I’m publishing this on my baby girl’s first birthday (already?) and I want to get this down as a way to share our beautiful experience. A very personal, vulnerable story only because it describes a birth which I truly felt was given to me, to us, by God. Why? I do not know. We are not particularly special people to be worthy of such a gift. Its unexpected and undeserved nature has rendered it even more precious to us.
Mothers with difficult childbirth experiences: I see you. I have been there. I have other stories I could write, from other births, of the trials we experienced. My heart goes out to you in your struggle, in your heartbreak, in your trauma. My hope is that no one reads this birth story and consequently feels as if their birth was “less than” because theirs did not go according to plan, or was traumatizing, or had an undesired outcome. All things happen for a reason, even if that reason remains unknown to us. Perhaps my story can offer a glimpse of hope - for no two births are the same. I never expected to have such a beautiful experience. We truly cannot know what life holds for us, especially in the way of something as divinely linked as childbirth.
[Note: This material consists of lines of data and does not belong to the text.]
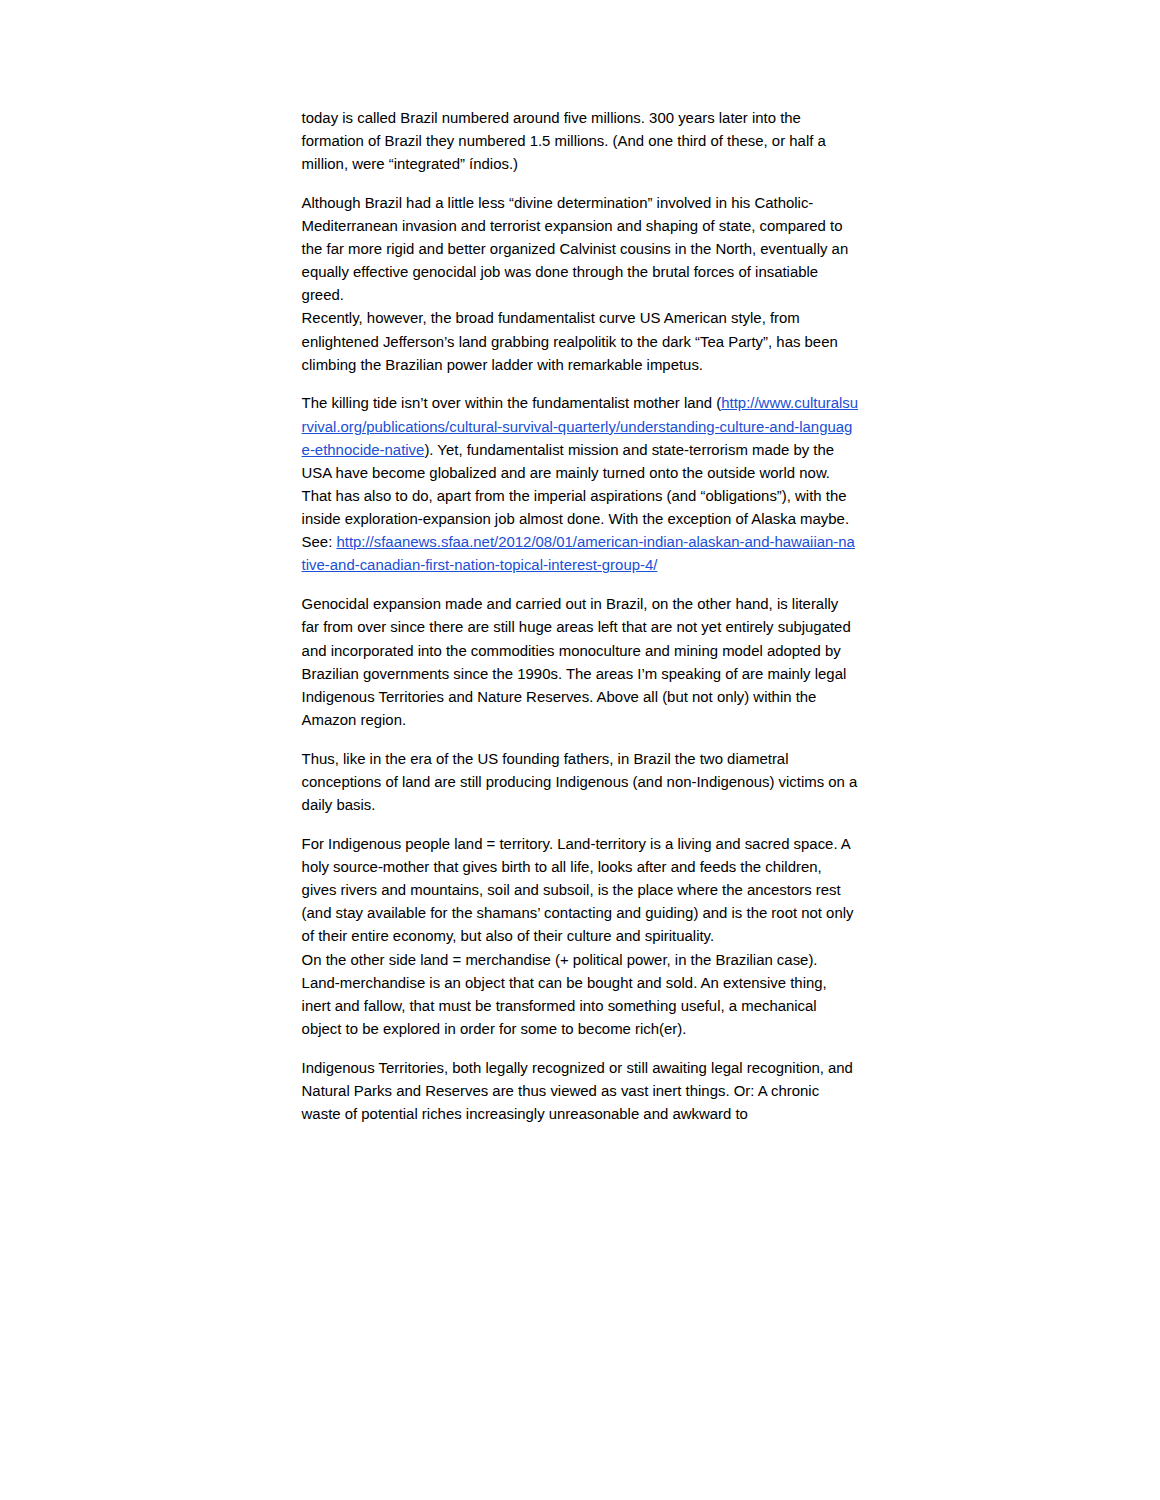today is called Brazil numbered around five millions. 300 years later into the formation of Brazil they numbered 1.5 millions. (And one third of these, or half a million, were “integrated” índios.)
Although Brazil had a little less “divine determination” involved in his Catholic-Mediterranean invasion and terrorist expansion and shaping of state, compared to the far more rigid and better organized Calvinist cousins in the North, eventually an equally effective genocidal job was done through the brutal forces of insatiable greed.
Recently, however, the broad fundamentalist curve US American style, from enlightened Jefferson’s land grabbing realpolitik to the dark “Tea Party”, has been climbing the Brazilian power ladder with remarkable impetus.
The killing tide isn’t over within the fundamentalist mother land (http://www.culturalsurvival.org/publications/cultural-survival-quarterly/understanding-culture-and-language-ethnocide-native). Yet, fundamentalist mission and state-terrorism made by the USA have become globalized and are mainly turned onto the outside world now. That has also to do, apart from the imperial aspirations (and “obligations”), with the inside exploration-expansion job almost done. With the exception of Alaska maybe. See: http://sfaanews.sfaa.net/2012/08/01/american-indian-alaskan-and-hawaiian-native-and-canadian-first-nation-topical-interest-group-4/
Genocidal expansion made and carried out in Brazil, on the other hand, is literally far from over since there are still huge areas left that are not yet entirely subjugated and incorporated into the commodities monoculture and mining model adopted by Brazilian governments since the 1990s. The areas I’m speaking of are mainly legal Indigenous Territories and Nature Reserves. Above all (but not only) within the Amazon region.
Thus, like in the era of the US founding fathers, in Brazil the two diametral conceptions of land are still producing Indigenous (and non-Indigenous) victims on a daily basis.
For Indigenous people land = territory. Land-territory is a living and sacred space. A holy source-mother that gives birth to all life, looks after and feeds the children, gives rivers and mountains, soil and subsoil, is the place where the ancestors rest (and stay available for the shamans’ contacting and guiding) and is the root not only of their entire economy, but also of their culture and spirituality.
On the other side land = merchandise (+ political power, in the Brazilian case). Land-merchandise is an object that can be bought and sold. An extensive thing, inert and fallow, that must be transformed into something useful, a mechanical object to be explored in order for some to become rich(er).
Indigenous Territories, both legally recognized or still awaiting legal recognition, and Natural Parks and Reserves are thus viewed as vast inert things. Or: A chronic waste of potential riches increasingly unreasonable and awkward to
Sitting on the steps of my front porch, I smiled a tearful goodbye to my children as they headed to their grandmother’s house to spend the day. They waved fiercely, hollering their goodbyes, and the inevitability of the forthcoming event fell heavily upon me. Bidding my children a temporary goodbye at the beginning of labor is always a marked turning point at the very end of my pregnancy: the moment when labor and birth arrive to be faced down, inescapable and looming. Another contraction - it was definitely the beginnings of labor. The midwife would be here soon. My thoughts flitted back to the past summer before this baby was conceived, and how transient time seemed to be over the course of nine months…
On a warm, close June evening, I sat on my couch with my arms curled around my empty womb, contemplating what it would really be like to not bear any more children.